WORK TO COMPLETE >>
Where the listing below reaches the line containing "مواجهة بعضهم بدل أن تُساق خلف أحدهم.", start writing out lines exactly, and stop once the line containing "دع من تستهدفهم خطتك يظنون أنهم أذكى منك." has been written.

DATA LISTING >>
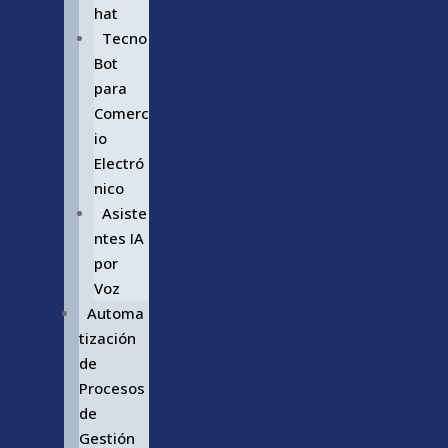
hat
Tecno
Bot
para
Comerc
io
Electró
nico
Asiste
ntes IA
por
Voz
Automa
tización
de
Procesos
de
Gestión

...

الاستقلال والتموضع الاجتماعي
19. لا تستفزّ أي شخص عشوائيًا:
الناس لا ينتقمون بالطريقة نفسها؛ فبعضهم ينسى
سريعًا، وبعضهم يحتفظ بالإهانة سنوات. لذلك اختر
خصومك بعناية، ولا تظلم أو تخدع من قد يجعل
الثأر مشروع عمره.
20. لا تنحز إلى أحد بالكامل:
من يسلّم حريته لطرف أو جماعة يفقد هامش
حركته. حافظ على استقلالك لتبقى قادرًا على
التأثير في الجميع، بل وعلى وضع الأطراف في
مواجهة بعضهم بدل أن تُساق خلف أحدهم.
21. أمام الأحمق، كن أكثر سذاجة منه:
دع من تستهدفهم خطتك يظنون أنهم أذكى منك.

FINISHED EXERCISE >>
مواجهة بعضهم بدل أن تُساق خلف أحدهم.
21. أمام الأحمق، كن أكثر سذاجة منه:
دع من تستهدفهم خطتك يظنون أنهم أذكى منك.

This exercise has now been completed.